6) Sécurité, stabilité et « ennuyeusement spécial »
- Sans contact partout : lévitation magnétique, tuyau sous vide, profils de force à jerk limité. Roulements de support—uniquement pour les urgences.
- Couloir océanique : tirs ratés éclaboussent, ne « peuplent » pas les orbites. Règles automatiques no‑go : pas de tir si un objet observé traverse le couloir.
- Santé thermique près du tuyau : membrane détachante, rideau plasma pour gaz résiduels, bagues sabot refroidies. Pas de tonnerre non planifié.
- Hygiène de destruction : en cas d'erreur—charges internes explosent en fragments de grande surface, qui ablati prévisiblement.
- Retour d'énergie : avortements → bobines freinent « doucement » → puissance retournée aux accumulateurs. Étincelles—juste pour les gâteaux d'anniversaire.
7) Structure globale, perfectionnée, ensoleillée (autorisation de ressources illimitées)
- Sites : 3–5 stations équatoriales en haute altitude avec océan en trajectoire (Afrique, Pacifique, Amérique du Sud). Chaque station a 2–4 tuyaux parallèles (classe 50–100 g) pour fiabilité et cadence.
- Énergie : bandes solaires et éoliennes multi-gigawatt avec lignes HVDC alimentant des fermes de volants d'inertie souterraines (flywheel/SMES). Tirs nocturnes—à partir du soleil accumulé.
- Débit : objectif du réseau >1 million t/an de masse vers LEO/espace cis-lunaire. Les fusées s'occupent des personnes et de la « précision », Yeetwork—des tonnes.
- Activité et normes : horaires de niveau aviation, cônes de « keep‑out », contrôles météo/ionosphère et salle de contrôle criminellement calme.
8) Questions que vous auriez quand même posées
- Personnes ? Non. 50–100 g—un strict « non ». Les gens—dans les fusées et donnez-leur des collations.
- Bruit ? À l'intérieur du tuyau—silence. À la sortie—plus « tump » que « bum ». La majorité de l'énergie est électromagnétique, pas chimique.
- Air ? Pour le tuyau—c'est égal ; seul le museau compte.
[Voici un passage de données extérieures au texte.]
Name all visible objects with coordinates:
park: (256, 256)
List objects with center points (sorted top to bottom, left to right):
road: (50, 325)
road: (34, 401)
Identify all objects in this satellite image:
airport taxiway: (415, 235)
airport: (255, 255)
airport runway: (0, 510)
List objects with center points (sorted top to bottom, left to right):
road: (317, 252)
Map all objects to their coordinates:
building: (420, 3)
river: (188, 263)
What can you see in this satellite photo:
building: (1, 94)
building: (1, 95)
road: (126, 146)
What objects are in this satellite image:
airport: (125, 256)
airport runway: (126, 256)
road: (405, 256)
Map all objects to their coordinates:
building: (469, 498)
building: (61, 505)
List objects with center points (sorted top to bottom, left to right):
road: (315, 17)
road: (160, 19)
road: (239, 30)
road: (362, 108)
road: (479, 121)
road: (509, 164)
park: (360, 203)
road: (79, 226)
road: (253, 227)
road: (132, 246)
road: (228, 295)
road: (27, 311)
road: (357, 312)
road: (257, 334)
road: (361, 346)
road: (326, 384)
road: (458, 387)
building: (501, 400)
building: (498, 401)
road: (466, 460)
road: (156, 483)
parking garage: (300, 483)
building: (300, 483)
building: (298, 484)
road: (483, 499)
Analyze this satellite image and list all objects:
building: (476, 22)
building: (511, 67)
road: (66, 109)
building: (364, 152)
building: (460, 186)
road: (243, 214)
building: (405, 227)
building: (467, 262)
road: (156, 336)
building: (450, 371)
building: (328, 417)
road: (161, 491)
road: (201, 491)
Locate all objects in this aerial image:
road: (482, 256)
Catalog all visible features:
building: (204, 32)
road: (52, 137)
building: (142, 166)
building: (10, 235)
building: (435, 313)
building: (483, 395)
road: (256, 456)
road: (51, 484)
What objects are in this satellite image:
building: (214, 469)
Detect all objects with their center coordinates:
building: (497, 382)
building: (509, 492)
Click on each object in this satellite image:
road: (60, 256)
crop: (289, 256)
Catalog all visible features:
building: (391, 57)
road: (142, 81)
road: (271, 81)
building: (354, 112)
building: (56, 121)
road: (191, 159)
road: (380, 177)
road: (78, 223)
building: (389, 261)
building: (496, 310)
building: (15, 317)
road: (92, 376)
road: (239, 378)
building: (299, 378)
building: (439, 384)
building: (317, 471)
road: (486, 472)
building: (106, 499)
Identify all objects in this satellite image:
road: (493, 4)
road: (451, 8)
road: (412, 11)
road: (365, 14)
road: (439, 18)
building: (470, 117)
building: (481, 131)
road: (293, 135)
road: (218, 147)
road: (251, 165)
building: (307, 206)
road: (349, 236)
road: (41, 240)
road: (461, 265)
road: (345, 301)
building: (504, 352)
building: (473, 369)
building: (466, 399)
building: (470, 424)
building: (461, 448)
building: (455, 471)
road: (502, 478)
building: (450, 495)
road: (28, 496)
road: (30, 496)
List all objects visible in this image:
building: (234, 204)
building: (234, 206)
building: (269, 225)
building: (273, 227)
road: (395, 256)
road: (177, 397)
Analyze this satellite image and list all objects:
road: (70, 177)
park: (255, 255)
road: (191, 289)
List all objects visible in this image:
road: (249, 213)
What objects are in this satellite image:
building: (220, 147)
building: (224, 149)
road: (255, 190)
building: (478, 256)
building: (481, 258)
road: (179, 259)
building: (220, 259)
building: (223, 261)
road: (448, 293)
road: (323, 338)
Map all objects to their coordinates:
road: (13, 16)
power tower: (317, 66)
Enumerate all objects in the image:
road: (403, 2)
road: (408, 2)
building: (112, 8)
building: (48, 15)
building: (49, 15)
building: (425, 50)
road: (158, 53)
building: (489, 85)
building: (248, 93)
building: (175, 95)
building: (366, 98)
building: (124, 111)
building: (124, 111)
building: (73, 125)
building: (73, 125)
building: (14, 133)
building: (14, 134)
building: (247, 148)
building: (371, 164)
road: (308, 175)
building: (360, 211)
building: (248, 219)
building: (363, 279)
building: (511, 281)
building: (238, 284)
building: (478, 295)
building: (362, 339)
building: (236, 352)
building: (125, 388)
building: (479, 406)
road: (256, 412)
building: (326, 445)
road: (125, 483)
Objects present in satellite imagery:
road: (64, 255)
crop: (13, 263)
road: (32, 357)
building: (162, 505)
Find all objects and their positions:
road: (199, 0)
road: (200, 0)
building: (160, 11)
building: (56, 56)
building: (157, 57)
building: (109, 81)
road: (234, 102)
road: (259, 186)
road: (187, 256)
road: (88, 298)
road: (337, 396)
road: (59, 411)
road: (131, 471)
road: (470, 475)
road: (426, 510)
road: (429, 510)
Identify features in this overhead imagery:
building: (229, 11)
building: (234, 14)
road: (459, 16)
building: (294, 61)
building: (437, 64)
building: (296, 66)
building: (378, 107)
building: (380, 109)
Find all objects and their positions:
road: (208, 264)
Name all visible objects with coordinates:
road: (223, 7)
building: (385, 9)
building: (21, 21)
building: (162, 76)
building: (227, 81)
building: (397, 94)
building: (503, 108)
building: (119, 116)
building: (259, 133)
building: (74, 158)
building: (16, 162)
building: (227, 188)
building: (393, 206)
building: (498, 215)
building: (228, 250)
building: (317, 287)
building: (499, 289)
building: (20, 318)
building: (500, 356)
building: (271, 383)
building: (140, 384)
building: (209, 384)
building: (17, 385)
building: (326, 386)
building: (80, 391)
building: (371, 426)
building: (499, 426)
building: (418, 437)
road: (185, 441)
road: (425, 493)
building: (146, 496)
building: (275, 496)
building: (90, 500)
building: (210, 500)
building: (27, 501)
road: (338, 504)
Les tirs sont légèrement ajustés à cause des vents latéraux ; la plupart ont lieu de toute façon.
- Prix ? Énergie—soleil bon marché ; capital—éléphant. Mais, divisé par mégatonnes, l'éléphant apprend à danser.
9) L'essentiel (et le rire)
Réalité optimisée : Pour l'eau et le métal, ce n'est pas de la science-fiction—c'est une bonne ingénierie civile. Construisez des tuyaux courts mais solides, laissez les aimants et le vide faire une violence polie, attrapez à nouveau avec des aimants et recyclez l'énergie.
Chargez la voiture yeet. Congelez les barils. Versez les raviolis. La facture sera payée par le Soleil—et l'espace couvrira la table.